Human-Periodontal-Ligament-Fibroblasts subjected to pressure type force application up-regulated ADAMTS1-metalloproteinase gene

Background: Orthodontic-force-application (OFAP) on deciduous-teeth (DT) contains an inherent risk of root-resorption. This effect is hardly seen in permanent-teeth (PT). Currently, the mechanism of root-resorption-response is unknown. Objectives: 1)To achieve homogenous PDL-Fibroblast-cultures. 2)To establish an in vitro OFAP model with enhanced cell-vitality. 3)To compare gene-expression responses of DT and PT-PDL-fibroblast (D-PDLF,P-PDLF) following pressure-application. Methods: Cell-cultures were prepared from PDL of PT and DT with no successors, by immunomagnetic seclusion (MACS^®) of specific human fibroblast marker (D7-FIB) followed by FACS-analysis. Hydrostatic-pressure and cell-vitality were evaluated by Opticell^TM based model for OFAP. Gene expression of P-PDLF and D-PDLF under pressure for 24h, were compared by Gene-Array-analysis and verified using real-time-RT-PCR. Results: MACS^® treated cultures showed significantly higher D7-FIB-expression compared to untreated cultures (98% vs. 90%). An average of 94% cell-survival was observed in a series of increasing pressure loads and durations inside the Opticell^TM based model. Gene-Array showed higher up-regulation of ADAMTS1's mRNA in pressurized D-PDLF than in pressurized P-PDLF, when compared to untreated fibroblasts (x4.5 and x2.14, respectively, p<0.05).

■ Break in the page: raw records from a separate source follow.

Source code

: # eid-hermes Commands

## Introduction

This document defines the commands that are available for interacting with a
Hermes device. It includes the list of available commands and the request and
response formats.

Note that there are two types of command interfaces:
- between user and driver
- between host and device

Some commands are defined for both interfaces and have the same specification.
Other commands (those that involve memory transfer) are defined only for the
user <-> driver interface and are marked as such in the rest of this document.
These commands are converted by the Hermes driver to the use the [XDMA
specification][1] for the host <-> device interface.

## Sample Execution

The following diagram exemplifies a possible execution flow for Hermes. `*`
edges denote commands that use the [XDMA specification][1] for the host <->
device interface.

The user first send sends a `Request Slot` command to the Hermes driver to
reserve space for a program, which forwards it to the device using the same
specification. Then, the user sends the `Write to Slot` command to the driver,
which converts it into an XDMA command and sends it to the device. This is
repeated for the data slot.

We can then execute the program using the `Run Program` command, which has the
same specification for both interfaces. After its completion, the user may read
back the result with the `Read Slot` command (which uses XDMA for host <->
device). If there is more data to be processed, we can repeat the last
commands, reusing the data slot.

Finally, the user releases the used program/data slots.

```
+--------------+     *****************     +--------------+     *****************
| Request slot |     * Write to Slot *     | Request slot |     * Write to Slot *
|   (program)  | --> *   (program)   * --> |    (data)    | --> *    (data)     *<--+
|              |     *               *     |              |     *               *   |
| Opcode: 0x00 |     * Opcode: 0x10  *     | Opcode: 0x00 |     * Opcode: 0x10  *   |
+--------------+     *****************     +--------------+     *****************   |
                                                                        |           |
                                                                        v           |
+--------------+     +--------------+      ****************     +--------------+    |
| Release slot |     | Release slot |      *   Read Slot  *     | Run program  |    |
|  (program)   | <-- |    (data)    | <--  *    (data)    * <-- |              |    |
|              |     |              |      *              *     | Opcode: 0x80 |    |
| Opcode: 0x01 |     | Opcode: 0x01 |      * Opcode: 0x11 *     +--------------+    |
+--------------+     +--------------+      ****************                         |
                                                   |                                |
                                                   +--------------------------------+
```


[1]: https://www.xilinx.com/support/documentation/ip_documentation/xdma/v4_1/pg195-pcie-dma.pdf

Real-time-RT-PCR-analysis verified elevated ADAMTS1's mRNA expression in pressurized PDLF compared with untreated PDLF. Conclusions: Immunomagnetic fibroblast seclusion is efficient for establishing homogenous cultures. The Opticell^TM OFAP model generated precise hydrostatic-pressure and excellent cell vitality. Up-regulation of ADAMTS1 during force application indicates its involvement in the remodeling of the periodontium. ADAMTS1's higher expression in pressurized D-PDLF compared to pressurized P-PDLF may explain the different DT and PT root-resorption response during OFAP. Understanding root resorption mechanisms will help prevent root resorption during orthodontic treatment.